• [YOUR INSTRUCTIONS]
In the records that follow, show each line where the word "xChannelSelector" is present.

• [PROVIDED ENTRIES]
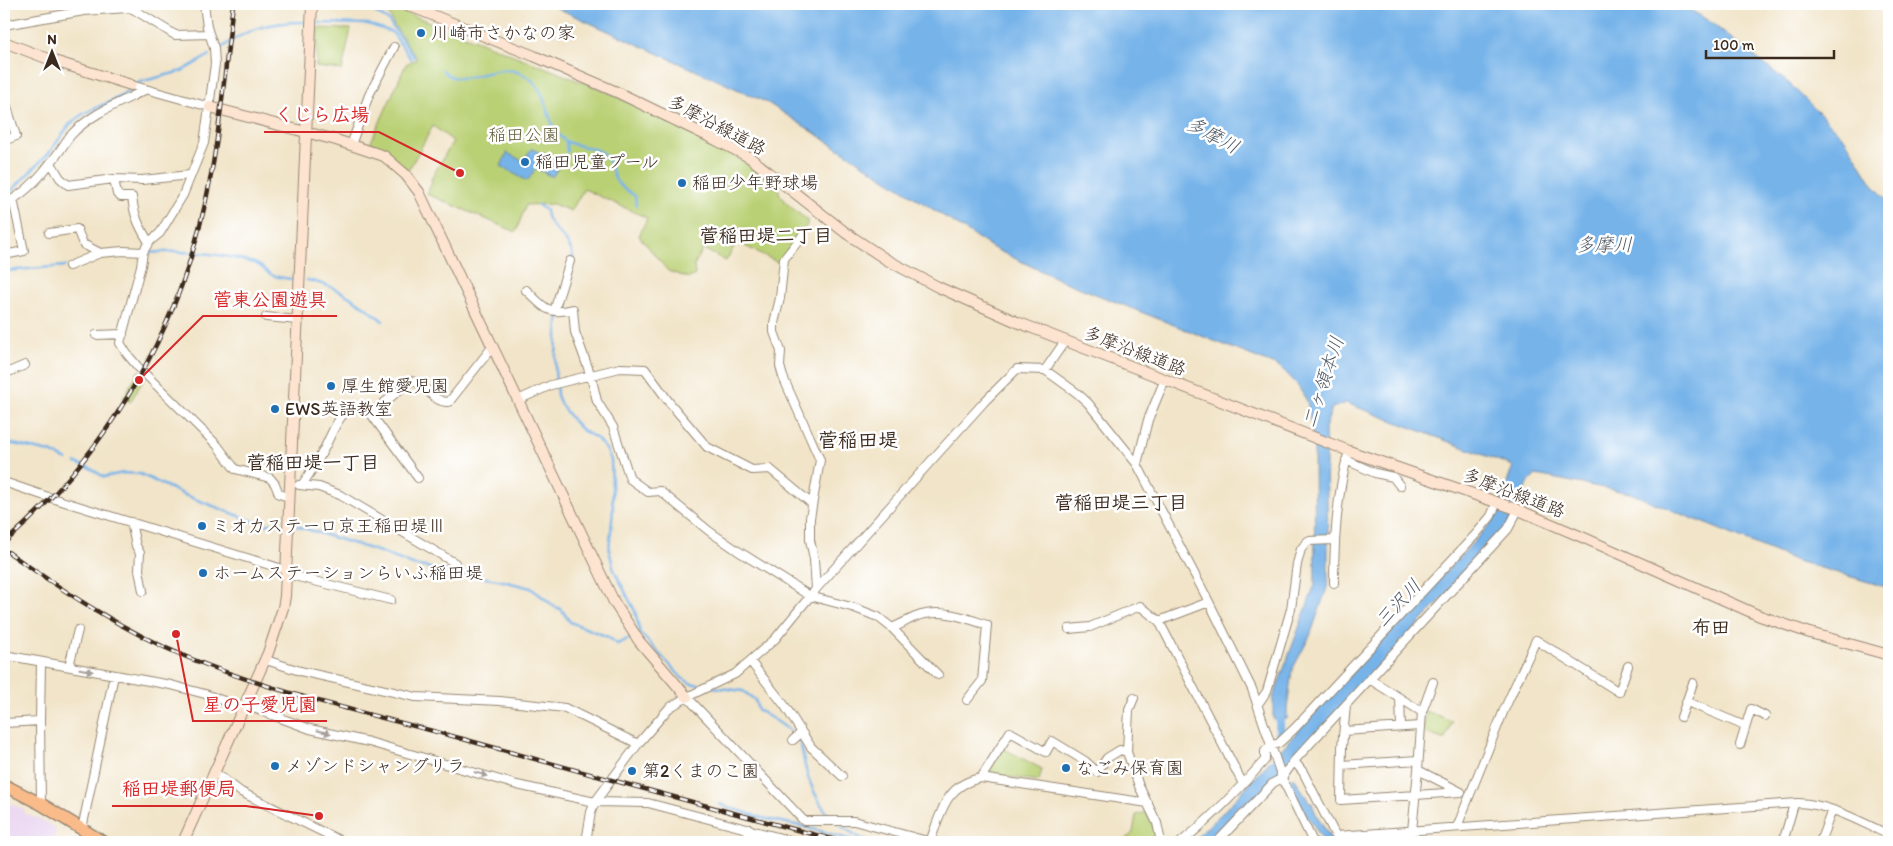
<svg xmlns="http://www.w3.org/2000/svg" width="1893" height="846" viewBox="0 0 1893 846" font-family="Itim,'Klee One',sans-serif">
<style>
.built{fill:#e7d2ef}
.green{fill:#bad074;stroke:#7a7d49}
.water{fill:#76b3e9;stroke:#586e84}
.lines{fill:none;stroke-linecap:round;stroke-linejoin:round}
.stream{stroke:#76b3e9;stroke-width:2.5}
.canal{stroke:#76b3e9;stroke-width:9}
.street-casing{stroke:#968773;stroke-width:10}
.secondary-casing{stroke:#968773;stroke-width:12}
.primary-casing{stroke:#968773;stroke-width:14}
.street{stroke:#fff;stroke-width:8}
.secondary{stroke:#fde4d1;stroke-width:10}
.primary{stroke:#fabb8b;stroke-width:11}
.rail-casing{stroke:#3b2a1e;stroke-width:4.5}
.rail{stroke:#fff;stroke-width:2.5;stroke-dasharray:8;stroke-linecap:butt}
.oneway{fill:#a79f9a}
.poi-dot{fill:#1f6fb2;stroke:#fff;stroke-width:2}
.labels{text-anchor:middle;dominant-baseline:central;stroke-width:5;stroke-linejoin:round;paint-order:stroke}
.poi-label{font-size:18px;fill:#3b2a1e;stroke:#fff;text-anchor:start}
.street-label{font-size:18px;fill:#3b2a1e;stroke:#fff}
.park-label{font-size:18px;fill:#615c38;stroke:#fff}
.water-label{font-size:19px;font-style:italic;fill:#505a65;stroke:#fff}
.neighbourhood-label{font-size:19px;font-weight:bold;fill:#3b2a1e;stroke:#fff}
.quarter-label{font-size:20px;font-weight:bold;fill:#3b2a1e;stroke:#fff}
.leader{fill:none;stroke:#d62828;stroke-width:2}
.callout-dot{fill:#d62828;stroke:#fff;stroke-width:2}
.callout-label{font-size:19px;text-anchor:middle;font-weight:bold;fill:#d62828;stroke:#fff;stroke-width:5;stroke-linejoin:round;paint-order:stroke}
</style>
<rect width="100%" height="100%" fill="#fff"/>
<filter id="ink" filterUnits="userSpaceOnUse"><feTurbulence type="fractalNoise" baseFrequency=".02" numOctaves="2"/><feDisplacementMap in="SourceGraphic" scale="10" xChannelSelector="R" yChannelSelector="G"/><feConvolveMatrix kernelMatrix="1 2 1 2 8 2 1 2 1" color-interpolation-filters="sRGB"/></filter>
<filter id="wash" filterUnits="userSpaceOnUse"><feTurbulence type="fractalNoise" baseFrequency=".0096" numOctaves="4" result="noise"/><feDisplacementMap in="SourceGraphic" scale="20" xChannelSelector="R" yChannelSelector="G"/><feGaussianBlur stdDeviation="1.12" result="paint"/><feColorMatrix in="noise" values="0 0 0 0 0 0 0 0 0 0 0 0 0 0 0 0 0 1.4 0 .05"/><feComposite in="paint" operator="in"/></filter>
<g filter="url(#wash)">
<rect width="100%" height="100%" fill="#f1e4c8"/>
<!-- built -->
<path class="built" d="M4 800 25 810 24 813 35 818 36 817 56 828 54 842H4Z"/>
<!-- green -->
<path class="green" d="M384 4 607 92 734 155 778 185C777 200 797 211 807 220V225L782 259 781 264 737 242 726 261 703 249 694 265 695 275 689 278 668 271 639 236 647 218 584 189 571 211 553 204 526 205 516 232 427 194 432 182 431 179 453 141 433 126 408 171C396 159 385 152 369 146L406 64 417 59 394 25Z
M318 28 351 29 342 70 316 67Z
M139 370 145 378 130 402 123 398Z
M1426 711 1452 721 1445 739H1442L1423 732Z
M1003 748 1042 769 1039 781 987 774Z
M1146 812 1153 825 1156 842H1124L1133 832 1136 815Z"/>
<!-- water -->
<path class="water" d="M548 4H1680L1709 21 1791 85 1845 139 1874 186 1889 202V588L1797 561 1630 493 1536 475 1528 483 1503 534 1255 800 1213 842H1191L1221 814 1494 520 1513 466 1346 403 1332 408 1325 428 1328 534V585L1310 636 1292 670 1287 709V719H1273V698L1315 584 1314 444 1307 401 1296 383 1280 367 1060 280 993 248 768 103Z
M531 149H533L558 163 559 166 553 176H550L536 168 528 180H525L501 166 507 153 523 161Z
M1294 777 1309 802H1312C1315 817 1326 828 1332 842H1324L1309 818 1307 820 1288 780Z"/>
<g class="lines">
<!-- stream -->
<path class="stream" d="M361 4 388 20 414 57
M138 8 143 4
M319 23 368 24 392 32 411 59
M220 49C248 28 269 22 304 22
M443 70C455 88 486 70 504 70 512 70 520 72 526 76 545 86 545 112 555 129 565 149 584 143 601 152 611 158 611 173 617 182 621 188 630 192 635 196L636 205
M137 84 140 82 182 71 210 55
M566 142 567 152
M4 196 8 194 49 153 70 124 83 114 122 96 130 89
M538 205 546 210C546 230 575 238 573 262
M147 253C182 250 220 253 254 263 261 265 264 270 270 274 277 278 285 278 292 279
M572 268 558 322 555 370 557 395 561 405 574 422 582 430 596 438 606 449 611 460 613 510 609 550 614 570 635 611 640 633 682 678 690 683 706 686
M4 271 66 266
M307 280C336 285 361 303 383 321
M4 442 50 452 67 460
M76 463 90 468 104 477 123 473 140 474 187 496 263 525 279 523
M297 526 380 552 413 565 503 581 531 588 555 607 561 609 570 622 608 637 617 644 631 638
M713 687 743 691 755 700 758 710C771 718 789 727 798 740 803 747 803 758 805 766 809 784 818 801 828 815
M719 804 762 818 801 826 860 842
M841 826 860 838 874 842"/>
<!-- canal -->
<path class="canal" d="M1279 709 1280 735"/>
</g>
</g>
<g filter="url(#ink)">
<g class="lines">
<defs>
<path id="street" d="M204 4 207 27 214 48 215 64 204 143 183 195 160 233 149 242 143 252 141 266 120 343 127 354 138 367 217 445 235 469 270 478 275 484 279 494 289 497
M4 25 84 11 128 8 133 9 175 35 209 34
M131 85 210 107
M4 97 16 136 4 141
M351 145 369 95 394 47
M51 163 60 178 68 185 114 179 117 194 121 197H132C134 215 139 227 149 242
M114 179 142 180 190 175
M4 204C22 196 40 177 52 161 59 153 64 144 70 136 90 114 119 103 145 90
M49 233 77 229 83 244 100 253
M803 235 784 259 780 298 774 323V332L781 351 780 366 783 377 820 460 810 518V540L814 559 816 589
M4 255 24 251 13 199
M69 266 100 253 123 251 143 252
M526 290C543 306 547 316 573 309L575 332 591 376 597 401 613 427 630 479 648 492 660 491 709 531 738 551 810 596 855 608 878 617 892 628 938 675
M554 311 570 261
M266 317 298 320
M96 335 123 334
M1045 370 1065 341
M4 374 25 365
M1165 379 1148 420 1137 464 1209 602 1252 689 1282 778 1313 842
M518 400 551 385 620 368 645 369 669 402 707 447 752 470 770 469 812 504
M371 414 410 381C427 382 431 403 449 402L493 346
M1346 460 1375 473 1393 477 1400 486
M4 482 42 495 286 570
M299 485 319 487 340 495 455 563
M302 485C309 474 317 463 323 451 333 433 343 393 371 414L418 478
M131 522 136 546 140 553 139 570 143 591
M286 574 391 600
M1334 583C1334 541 1337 491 1349 451
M1159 621 1209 602
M892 628C902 624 911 618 921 615 944 609 966 618 987 625L982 681 967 700
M1069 629 1090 627 1140 606 1159 621 1243 784
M4 655 171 685 205 694 243 708
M266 660 300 671 416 697 500 701 565 708 638 744
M750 661 785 706 811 747 842 776
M41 662 40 721 41 804
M69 666 78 630
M1371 680 1422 712
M687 697 804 821H854L931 842
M1134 698 1129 710 1127 752 1139 786 1157 823 1161 842
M1400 698 1401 727
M1687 702 1745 726
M1258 704 1267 691 1291 609 1297 564 1301 549 1308 541 1334 540
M245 705 310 729 369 742 517 785 595 802 648 803 796 842
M1346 705 1342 747 1341 800 1460 792
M1681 717 1693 683
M4 723 40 721
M1344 731 1420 726
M793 740 801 733
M1740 745 1751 709 1765 716
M1294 761 1303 772 1339 842
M1342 765 1418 760
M1418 770 1461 792
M214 772 241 792 343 842
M981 778 1010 732 1046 752 1052 741 1085 761 1097 772 1107 758 1120 750 1127 752
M1457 827 1504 710 1536 640 1619 692 1628 666
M82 829 114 675
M1412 831 1418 770 1422 712 1433 682
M1337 836 1798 803C1830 804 1861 822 1889 835
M586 842 591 812 595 802 638 744 669 708 687 697 735 674 775 639 816 589 895 501 985 401 1017 369 1045 370 1077 393 1088 403 1137 464
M746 842 750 829
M930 842C941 812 946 784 981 778L1148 803
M1181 842C1212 818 1239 789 1265 760V751L1271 746 1279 743 1295 728 1477 533 1491 516 1497 502
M1217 842 1273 783 1282 778 1294 761 1508 529 1518 510
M1783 842 1794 804
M1820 842 1832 810"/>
<path id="secondary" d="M405 4 534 56 619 93 716 140 749 157 846 233 887 260 938 287 1017 322 1349 451 1516 509 1582 537 1760 616 1810 633 1889 655
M4 42 54 61 131 85
M210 107 336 140 384 156 406 175 419 192 614 602 639 641 687 697
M183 842 268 653 283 608 285 596 312 4"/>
<path id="primary" d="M4 785 41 804 103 842"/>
</defs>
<!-- street casing -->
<use href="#street" class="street-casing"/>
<!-- secondary casing -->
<use href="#secondary" class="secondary-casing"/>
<!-- primary casing -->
<use href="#primary" class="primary-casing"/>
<!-- street -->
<use href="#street" class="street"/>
<!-- secondary -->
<use href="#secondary" class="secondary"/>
<!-- primary -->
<use href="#primary" class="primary"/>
<defs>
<path id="rail" d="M4 543C100 460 171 345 201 221 219 151 224 76 233 4
M8 552C65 592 123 631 189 658 277 694 371 714 463 739 589 774 716 809 843 842"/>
</defs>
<!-- rail casing -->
<use href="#rail" class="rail-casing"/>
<!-- rail -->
<use href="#rail" class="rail"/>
</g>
<!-- one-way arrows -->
<defs><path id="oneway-solid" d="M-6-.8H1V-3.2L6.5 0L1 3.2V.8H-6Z" transform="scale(1.25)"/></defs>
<g class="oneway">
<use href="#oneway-solid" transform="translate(86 670) rotate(12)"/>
<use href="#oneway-solid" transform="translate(324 732) rotate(13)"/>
<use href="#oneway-solid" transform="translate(481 774) rotate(16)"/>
</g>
</g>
<!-- markers -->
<g class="poi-dot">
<circle cx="421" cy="33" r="5"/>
<circle cx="525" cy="162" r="5"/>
<circle cx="682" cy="183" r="5"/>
<circle cx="331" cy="386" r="5"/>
<circle cx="275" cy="409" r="5"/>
<circle cx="202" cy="526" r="5"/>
<circle cx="203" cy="573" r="5"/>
<circle cx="275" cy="766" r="5"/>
<circle cx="1066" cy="768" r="5"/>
<circle cx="632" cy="771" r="5"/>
</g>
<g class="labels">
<!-- poi labels -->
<g class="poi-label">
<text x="431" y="33">川崎市さかなの家</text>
<text x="535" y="162">稲田児童プール</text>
<text x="692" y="183">稲田少年野球場</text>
<text x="341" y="386">厚生館愛児園</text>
<text x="285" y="409">EWS英語教室</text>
<text x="212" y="526">ミオカステーロ京王稲田堤Ⅲ</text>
<text x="213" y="573">ホームステーションらいふ稲田堤</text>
<text x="285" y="766">メゾンドシャングリラ</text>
<text x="1076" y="768">なごみ保育園</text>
<text x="642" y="771">第2くまのこ園</text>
</g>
<!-- street labels -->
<g class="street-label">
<text transform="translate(717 125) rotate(28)">多摩沿線道路</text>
<text transform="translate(1135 351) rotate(21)">多摩沿線道路</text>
<text transform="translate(1514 493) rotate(21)">多摩沿線道路</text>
</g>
<!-- park labels -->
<g class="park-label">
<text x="524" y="135">稲田公園</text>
</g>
<!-- water labels -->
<g class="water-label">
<text transform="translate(1213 135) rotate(28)">多摩川</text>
<text x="1604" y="244">多摩川</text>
<text transform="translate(1323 382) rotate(-72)">二ヶ領本川</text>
<text transform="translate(1398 603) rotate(-47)">三沢川</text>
</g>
<!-- neighbourhood labels -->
<g class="neighbourhood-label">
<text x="766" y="235">菅稲田堤二丁目</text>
<text x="313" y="462">菅稲田堤一丁目</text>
<text x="1121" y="502">菅稲田堤三丁目</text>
<text x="1711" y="627">布田</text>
</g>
<!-- quarter labels -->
<g class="quarter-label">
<text x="858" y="440">菅稲田堤</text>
</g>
</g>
<!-- callouts -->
<path class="leader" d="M460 173L379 132H264M139 380L203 316H337M176 634L193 721H327M319 816L246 806H112"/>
<g class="callout-dot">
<circle cx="460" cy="173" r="5"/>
<circle cx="139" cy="380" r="5"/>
<circle cx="176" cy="634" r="5"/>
<circle cx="319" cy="816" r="5"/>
</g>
<g class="callout-label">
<text x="322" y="121">くじら広場</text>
<text x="270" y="306">菅東公園遊具</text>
<text x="260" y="711">星の子愛児園</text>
<text x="179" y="795">稲田堤郵便局</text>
</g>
<!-- margin -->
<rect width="1893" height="846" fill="none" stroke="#fff" stroke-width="20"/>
<!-- north arrow -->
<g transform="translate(52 52)" stroke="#ffffff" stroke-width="4" paint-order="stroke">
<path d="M0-4L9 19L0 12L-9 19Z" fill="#3b2a1e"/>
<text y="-8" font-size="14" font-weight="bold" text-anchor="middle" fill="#3b2a1e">N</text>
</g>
<!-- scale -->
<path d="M1706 50v8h128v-8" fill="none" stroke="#3b2a1e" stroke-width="2.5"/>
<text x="1713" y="50" font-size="15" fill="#3b2a1e" stroke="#ffffff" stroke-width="4" paint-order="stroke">100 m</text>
</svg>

• [EXPECTED ANSWER]
<filter id="ink" filterUnits="userSpaceOnUse"><feTurbulence type="fractalNoise" baseFrequency=".02" numOctaves="2"/><feDisplacementMap in="SourceGraphic" scale="10" xChannelSelector="R" yChannelSelector="G"/><feConvolveMatrix kernelMatrix="1 2 1 2 8 2 1 2 1" color-interpolation-filters="sRGB"/></filter>
<filter id="wash" filterUnits="userSpaceOnUse"><feTurbulence type="fractalNoise" baseFrequency=".0096" numOctaves="4" result="noise"/><feDisplacementMap in="SourceGraphic" scale="20" xChannelSelector="R" yChannelSelector="G"/><feGaussianBlur stdDeviation="1.12" result="paint"/><feColorMatrix in="noise" values="0 0 0 0 0 0 0 0 0 0 0 0 0 0 0 0 0 1.4 0 .05"/><feComposite in="paint" operator="in"/></filter>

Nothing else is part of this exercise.